One of the issues is that during some instant of any orbital manoeuvre the orbiting object, if the manoeuvre were to end there, would complete one orbit and then pass through the same point on the next rev. Think of this as the idealised situation with no other orbital perturbations. The effect of the manoeuvre is to change the immediate velocity, not the immediate location.

Continuing with the idealised situation the effect of an impulsive manoeuvre at the apogee or perigee is to affect the radius at the opposite apps. Thus a retrograde perigee manoeuvre will lower the perigee velocity which in turn mainly reduces the apogee height. The perigee altitude is unaffected. This also happens in reverse for apogee manoeuvres.

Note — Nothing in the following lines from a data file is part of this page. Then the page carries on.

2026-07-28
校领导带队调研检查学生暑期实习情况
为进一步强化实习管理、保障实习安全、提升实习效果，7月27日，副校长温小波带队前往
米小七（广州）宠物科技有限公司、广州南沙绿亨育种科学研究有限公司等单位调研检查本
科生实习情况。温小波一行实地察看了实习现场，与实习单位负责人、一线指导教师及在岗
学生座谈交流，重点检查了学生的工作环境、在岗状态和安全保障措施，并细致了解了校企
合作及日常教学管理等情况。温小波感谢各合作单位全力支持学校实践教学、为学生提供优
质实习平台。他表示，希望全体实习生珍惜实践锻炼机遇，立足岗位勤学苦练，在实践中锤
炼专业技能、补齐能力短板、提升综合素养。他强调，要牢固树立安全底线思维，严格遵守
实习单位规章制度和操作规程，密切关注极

In the case of a perigee passage through the upper atmosphere the braking effect of the atmosphere can be thought of as a whole series of retrograde manoeuvres spread out over a short arc. This has the affect of reducing the perigee velocity, which following the previous thought experiment, largely has the effect of dropping the apogee.

Relative drag effects on two objects

As to the second part of the question relating to why two objects have behaved differently - I don't know without looking more closely. It could quite plausibly be explained by a difference in Area/Mass for the two objects, making one behave much more ballistically than the other.

In this way it seems plausible that the object with the higher apogee and thus higher perigee velocity and thus more drag, might nevertheless experience less velocity change per perigee pass if it has a lower Area/Mass ratio. It would also have a longer orbital period and thus few perigee passes per day.

Answer 4

Beside the dynamics of space object interaction with the atmosphere, one other important factor that contributes to re-entry from highly elliptical orbit is the luni-solar gravity attraction. The objects in HEO spend the larger part of their orbital passage near apogee where the luni-solar gravity forces are relatively dominant.

The perigee altitude oscillates, due to the luni-solar gravity, and results in either a rapid decrease in perigee altitude with catastrophic fragmentation (accelerated by atmospheric heating) at sharp re-entry angles or increase in the perigee altitude.